The Wire is almost too good. Almost.Up until I tore through the first four seasons of the mind-crushingly excellent cop drama The Wire on DVD earlier this year, I'd been hearing for a few years how it was the best show on television, maybe even the best show ever. It seemed like ridiculously high praise, and I took it with a serious amount of salt, until I watched it and was hooked. As much as I hate hype, sometimes hype is actually accurate, and The Wire, for my money, is one of those cases.
If you don't know, The Wire is a cop show from HBO (which means cussing and nudity!) set in Baltimore that follows a single investigation for each of its five seasons, more or less (it gets more complex as it goes on, and I can't be more specific lest I spoil anything). It was co-created by former reporter David Simon (he wrote the non-fiction book NBC's Homicidewas based on) and former Baltimore cop Ed Burns. With each season, the show expands its scope, giving time to not only the cops and the drug dealers they're chasing, but also to encompass the upper echelons of the police department, as well as city hall, the media and the public school system. It features some of the best acting I've ever seen, anywhere, as well as an ensemble cast of characters that are, to a person, all totally fascinating.
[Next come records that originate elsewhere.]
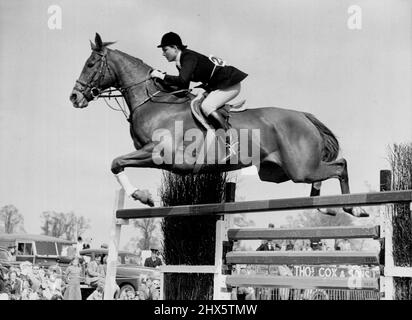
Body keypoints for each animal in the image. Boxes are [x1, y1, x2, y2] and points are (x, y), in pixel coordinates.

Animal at [70, 33, 366, 218]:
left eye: (91, 64)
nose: (74, 97)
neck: (154, 102)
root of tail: (303, 116)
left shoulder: (160, 152)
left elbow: (116, 162)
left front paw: (143, 197)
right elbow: (117, 163)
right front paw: (143, 196)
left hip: (300, 168)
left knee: (340, 166)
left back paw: (353, 208)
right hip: (277, 172)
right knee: (322, 174)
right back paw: (325, 207)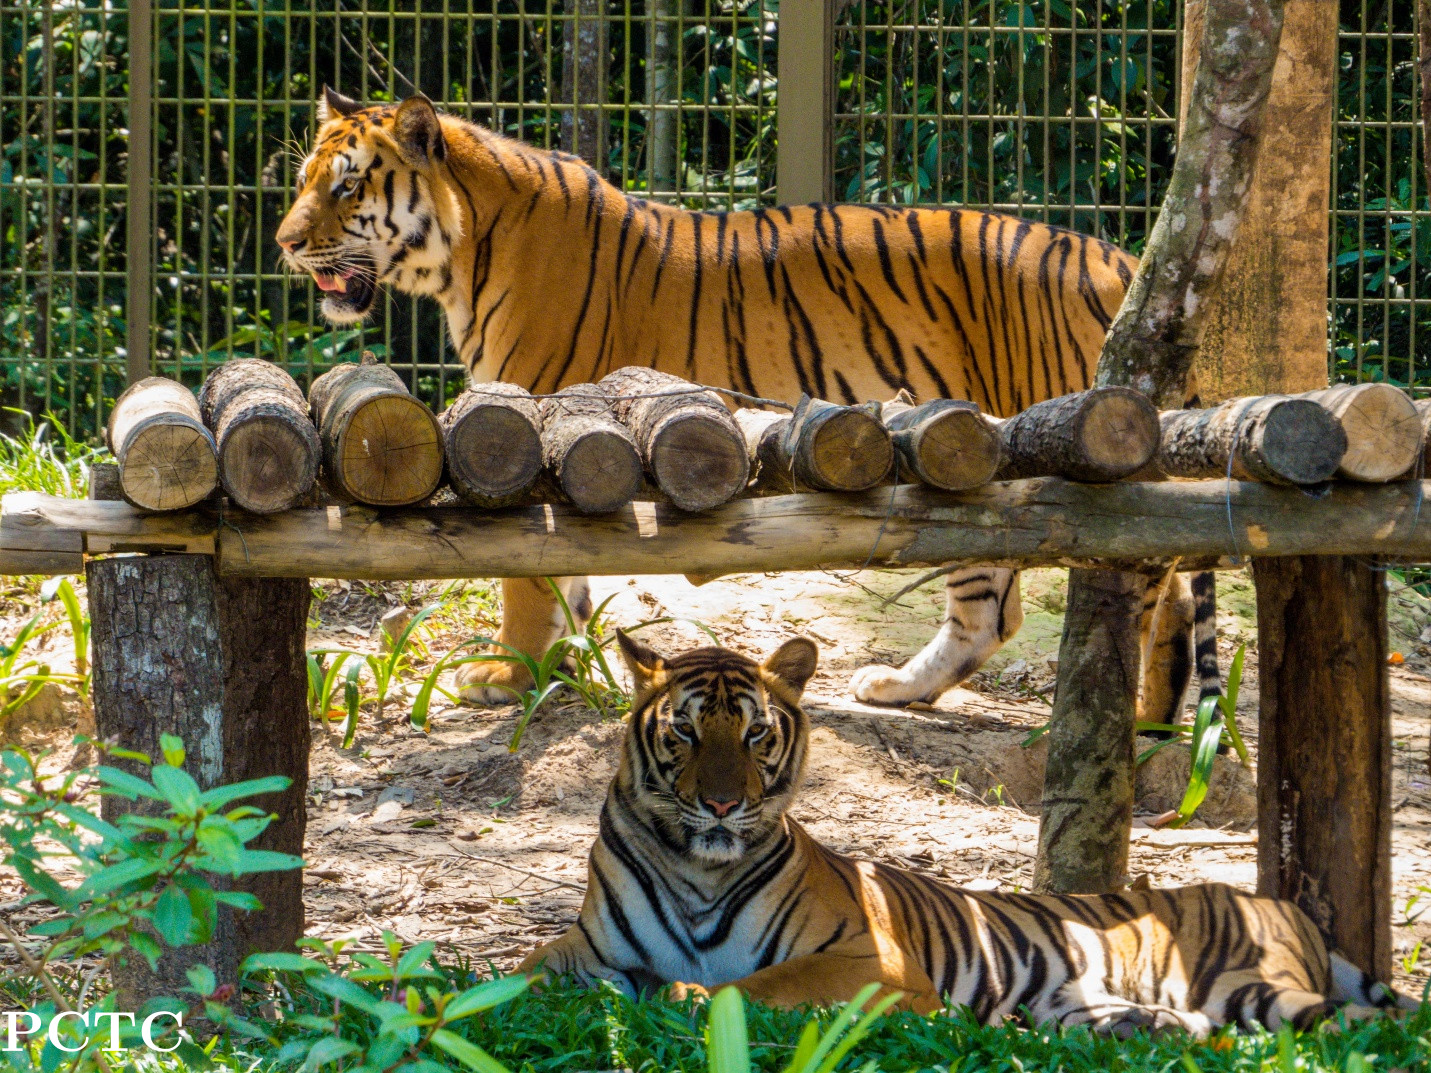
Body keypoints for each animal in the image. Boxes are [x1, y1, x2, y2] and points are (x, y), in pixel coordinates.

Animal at [274, 87, 1202, 722]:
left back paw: (1130, 723)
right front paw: (566, 668)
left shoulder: (531, 419)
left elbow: (527, 575)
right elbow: (569, 575)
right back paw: (903, 687)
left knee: (1149, 584)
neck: (463, 251)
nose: (283, 242)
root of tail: (1120, 259)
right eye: (305, 181)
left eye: (347, 189)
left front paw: (508, 673)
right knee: (994, 607)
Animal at [517, 632, 1414, 1033]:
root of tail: (1282, 903)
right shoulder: (580, 950)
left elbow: (752, 985)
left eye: (754, 734)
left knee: (1364, 1023)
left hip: (1246, 981)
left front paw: (681, 994)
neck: (699, 869)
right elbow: (513, 980)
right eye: (684, 732)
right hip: (1085, 1004)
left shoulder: (868, 960)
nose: (720, 805)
The fifth and final season of The Wire was just released on DVD, and it's not exactly the best place to start if you're new to the show – a good buddy of mine who actually convinced me to give it a shot after watching the third or fourth season On Demand after never having seen any of it before has since lamented that, as he goes back and watches the DVDs in order, he's already spoiled several of the bigger plot points for himself – but if you can rent the DVDs or buy them cheap (or expensive – it's totally worth it) and work through it in order, it really is the best American TV show I've ever seen (though I'd also put HBO's Deadwood in that conversation). Believe the hype, people. If television gets much better than The Wire, I'm not sure I could handle it.